_Material shown:_
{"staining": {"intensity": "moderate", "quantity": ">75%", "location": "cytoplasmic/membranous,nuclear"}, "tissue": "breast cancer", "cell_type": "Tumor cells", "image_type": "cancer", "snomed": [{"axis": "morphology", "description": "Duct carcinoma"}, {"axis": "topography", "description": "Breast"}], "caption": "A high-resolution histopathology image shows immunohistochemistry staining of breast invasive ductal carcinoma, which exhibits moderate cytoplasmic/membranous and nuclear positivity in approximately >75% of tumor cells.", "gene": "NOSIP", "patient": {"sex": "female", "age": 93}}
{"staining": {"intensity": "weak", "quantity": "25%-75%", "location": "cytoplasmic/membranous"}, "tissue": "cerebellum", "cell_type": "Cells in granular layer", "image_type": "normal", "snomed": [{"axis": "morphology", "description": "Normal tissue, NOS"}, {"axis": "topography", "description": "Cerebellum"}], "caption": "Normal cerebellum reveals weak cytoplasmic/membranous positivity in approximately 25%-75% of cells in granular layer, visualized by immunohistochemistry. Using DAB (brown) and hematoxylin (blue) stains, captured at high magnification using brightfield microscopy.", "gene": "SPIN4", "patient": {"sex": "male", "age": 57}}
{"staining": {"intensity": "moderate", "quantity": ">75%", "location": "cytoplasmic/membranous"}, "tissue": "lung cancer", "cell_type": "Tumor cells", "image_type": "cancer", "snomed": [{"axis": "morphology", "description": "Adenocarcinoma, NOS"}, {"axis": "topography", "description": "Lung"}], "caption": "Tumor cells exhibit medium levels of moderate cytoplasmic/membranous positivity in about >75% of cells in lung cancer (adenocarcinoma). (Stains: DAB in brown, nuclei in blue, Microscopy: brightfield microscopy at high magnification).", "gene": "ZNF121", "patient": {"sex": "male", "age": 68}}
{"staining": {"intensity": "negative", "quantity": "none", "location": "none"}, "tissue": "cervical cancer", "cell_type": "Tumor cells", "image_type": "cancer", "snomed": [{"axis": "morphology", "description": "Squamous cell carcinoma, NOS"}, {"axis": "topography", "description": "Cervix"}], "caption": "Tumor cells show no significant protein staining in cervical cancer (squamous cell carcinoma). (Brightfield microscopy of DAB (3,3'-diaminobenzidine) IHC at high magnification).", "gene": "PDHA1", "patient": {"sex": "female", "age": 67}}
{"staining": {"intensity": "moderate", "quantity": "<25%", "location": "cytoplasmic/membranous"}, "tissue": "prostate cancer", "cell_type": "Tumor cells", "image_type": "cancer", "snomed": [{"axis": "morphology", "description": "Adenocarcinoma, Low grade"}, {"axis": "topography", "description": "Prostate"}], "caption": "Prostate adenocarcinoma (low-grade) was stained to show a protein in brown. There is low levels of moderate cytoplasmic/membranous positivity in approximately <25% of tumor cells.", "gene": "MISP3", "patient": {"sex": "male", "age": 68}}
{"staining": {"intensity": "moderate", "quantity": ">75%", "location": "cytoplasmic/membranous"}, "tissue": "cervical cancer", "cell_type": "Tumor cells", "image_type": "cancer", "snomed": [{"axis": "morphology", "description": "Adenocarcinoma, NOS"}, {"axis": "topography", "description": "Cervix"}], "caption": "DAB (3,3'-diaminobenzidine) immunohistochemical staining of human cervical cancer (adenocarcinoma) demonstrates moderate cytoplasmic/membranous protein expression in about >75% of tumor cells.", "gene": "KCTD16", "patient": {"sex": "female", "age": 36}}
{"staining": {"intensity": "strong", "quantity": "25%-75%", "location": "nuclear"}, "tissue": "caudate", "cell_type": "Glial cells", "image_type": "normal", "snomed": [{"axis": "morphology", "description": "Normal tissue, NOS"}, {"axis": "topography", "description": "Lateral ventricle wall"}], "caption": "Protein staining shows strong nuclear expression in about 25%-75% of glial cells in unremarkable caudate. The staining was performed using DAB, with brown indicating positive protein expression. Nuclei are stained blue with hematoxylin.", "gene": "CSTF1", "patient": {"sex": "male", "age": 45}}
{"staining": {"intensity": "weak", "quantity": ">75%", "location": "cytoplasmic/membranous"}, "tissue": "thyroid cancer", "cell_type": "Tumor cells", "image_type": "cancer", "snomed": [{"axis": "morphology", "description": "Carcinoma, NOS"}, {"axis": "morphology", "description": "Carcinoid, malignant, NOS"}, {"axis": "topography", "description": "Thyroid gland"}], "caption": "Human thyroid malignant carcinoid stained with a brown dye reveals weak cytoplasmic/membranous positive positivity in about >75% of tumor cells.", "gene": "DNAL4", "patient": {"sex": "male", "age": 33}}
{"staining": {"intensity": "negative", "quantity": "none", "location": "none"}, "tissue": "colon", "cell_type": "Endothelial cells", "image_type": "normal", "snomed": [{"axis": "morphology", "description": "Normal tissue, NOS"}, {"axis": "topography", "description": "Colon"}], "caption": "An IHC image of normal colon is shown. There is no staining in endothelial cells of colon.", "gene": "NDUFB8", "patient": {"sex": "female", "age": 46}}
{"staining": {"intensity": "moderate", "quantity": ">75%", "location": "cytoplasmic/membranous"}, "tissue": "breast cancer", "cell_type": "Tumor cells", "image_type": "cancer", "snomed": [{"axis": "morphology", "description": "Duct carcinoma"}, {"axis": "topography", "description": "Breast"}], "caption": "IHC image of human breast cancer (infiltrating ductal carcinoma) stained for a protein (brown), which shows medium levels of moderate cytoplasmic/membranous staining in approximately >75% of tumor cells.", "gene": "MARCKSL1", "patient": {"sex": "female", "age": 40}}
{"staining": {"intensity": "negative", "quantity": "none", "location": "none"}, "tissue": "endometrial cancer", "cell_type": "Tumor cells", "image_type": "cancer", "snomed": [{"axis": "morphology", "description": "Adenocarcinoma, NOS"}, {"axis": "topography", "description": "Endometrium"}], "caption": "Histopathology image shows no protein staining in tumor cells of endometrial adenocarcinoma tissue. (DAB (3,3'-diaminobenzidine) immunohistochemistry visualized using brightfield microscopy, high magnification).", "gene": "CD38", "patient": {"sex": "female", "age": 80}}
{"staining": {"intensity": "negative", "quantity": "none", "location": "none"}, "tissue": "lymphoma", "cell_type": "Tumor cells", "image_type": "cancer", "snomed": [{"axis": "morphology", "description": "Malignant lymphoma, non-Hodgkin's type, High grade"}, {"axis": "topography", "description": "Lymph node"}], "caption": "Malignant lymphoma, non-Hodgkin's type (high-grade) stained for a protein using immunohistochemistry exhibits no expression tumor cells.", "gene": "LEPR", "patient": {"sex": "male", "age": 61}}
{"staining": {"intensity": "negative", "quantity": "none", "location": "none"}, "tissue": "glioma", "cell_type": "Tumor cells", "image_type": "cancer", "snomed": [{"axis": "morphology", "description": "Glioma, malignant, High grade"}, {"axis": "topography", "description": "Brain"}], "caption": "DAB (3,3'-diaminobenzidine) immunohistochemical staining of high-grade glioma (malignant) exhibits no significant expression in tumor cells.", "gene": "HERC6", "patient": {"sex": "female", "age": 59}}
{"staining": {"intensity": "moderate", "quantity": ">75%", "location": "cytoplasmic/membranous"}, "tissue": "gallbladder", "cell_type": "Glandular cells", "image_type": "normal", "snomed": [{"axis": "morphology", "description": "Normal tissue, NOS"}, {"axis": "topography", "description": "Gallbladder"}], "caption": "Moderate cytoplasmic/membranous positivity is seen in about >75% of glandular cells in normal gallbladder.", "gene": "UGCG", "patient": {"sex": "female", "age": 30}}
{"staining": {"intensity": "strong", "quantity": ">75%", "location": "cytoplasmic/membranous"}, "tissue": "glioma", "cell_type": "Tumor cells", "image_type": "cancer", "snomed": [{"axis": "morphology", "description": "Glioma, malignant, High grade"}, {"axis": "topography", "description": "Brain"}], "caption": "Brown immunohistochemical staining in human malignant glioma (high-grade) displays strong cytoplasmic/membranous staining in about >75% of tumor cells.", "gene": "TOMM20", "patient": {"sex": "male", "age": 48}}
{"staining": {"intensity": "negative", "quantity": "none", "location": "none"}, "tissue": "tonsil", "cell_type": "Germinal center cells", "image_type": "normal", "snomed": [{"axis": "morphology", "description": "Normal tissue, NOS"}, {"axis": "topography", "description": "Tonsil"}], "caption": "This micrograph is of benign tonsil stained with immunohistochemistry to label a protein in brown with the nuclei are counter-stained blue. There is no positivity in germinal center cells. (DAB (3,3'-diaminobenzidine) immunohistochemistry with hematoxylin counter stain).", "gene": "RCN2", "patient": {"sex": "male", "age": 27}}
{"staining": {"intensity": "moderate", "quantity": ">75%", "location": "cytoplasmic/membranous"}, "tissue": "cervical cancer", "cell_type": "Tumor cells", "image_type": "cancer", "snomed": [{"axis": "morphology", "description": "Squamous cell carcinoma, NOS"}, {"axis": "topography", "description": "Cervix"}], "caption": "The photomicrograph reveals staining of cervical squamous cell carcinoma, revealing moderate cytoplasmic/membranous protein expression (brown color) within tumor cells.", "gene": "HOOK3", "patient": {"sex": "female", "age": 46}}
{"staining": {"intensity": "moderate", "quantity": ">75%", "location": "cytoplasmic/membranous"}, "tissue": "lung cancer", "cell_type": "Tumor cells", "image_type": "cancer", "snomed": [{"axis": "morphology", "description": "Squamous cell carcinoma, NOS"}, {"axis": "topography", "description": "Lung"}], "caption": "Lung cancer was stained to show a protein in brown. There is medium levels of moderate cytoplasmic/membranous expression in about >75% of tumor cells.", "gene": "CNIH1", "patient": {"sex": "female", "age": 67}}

_Assigned task:_
Only one stretch of the records above is wanted: the lines between the one holding "cells exhibit medium" and the one holding "adenocarcinoma (low-grade) was", inclusive, reproduced exactly.

_Solution to the problem:_
{"staining": {"intensity": "moderate", "quantity": ">75%", "location": "cytoplasmic/membranous"}, "tissue": "lung cancer", "cell_type": "Tumor cells", "image_type": "cancer", "snomed": [{"axis": "morphology", "description": "Adenocarcinoma, NOS"}, {"axis": "topography", "description": "Lung"}], "caption": "Tumor cells exhibit medium levels of moderate cytoplasmic/membranous positivity in about >75% of cells in lung cancer (adenocarcinoma). (Stains: DAB in brown, nuclei in blue, Microscopy: brightfield microscopy at high magnification).", "gene": "ZNF121", "patient": {"sex": "male", "age": 68}}
{"staining": {"intensity": "negative", "quantity": "none", "location": "none"}, "tissue": "cervical cancer", "cell_type": "Tumor cells", "image_type": "cancer", "snomed": [{"axis": "morphology", "description": "Squamous cell carcinoma, NOS"}, {"axis": "topography", "description": "Cervix"}], "caption": "Tumor cells show no significant protein staining in cervical cancer (squamous cell carcinoma). (Brightfield microscopy of DAB (3,3'-diaminobenzidine) IHC at high magnification).", "gene": "PDHA1", "patient": {"sex": "female", "age": 67}}
{"staining": {"intensity": "moderate", "quantity": "<25%", "location": "cytoplasmic/membranous"}, "tissue": "prostate cancer", "cell_type": "Tumor cells", "image_type": "cancer", "snomed": [{"axis": "morphology", "description": "Adenocarcinoma, Low grade"}, {"axis": "topography", "description": "Prostate"}], "caption": "Prostate adenocarcinoma (low-grade) was stained to show a protein in brown. There is low levels of moderate cytoplasmic/membranous positivity in approximately <25% of tumor cells.", "gene": "MISP3", "patient": {"sex": "male", "age": 68}}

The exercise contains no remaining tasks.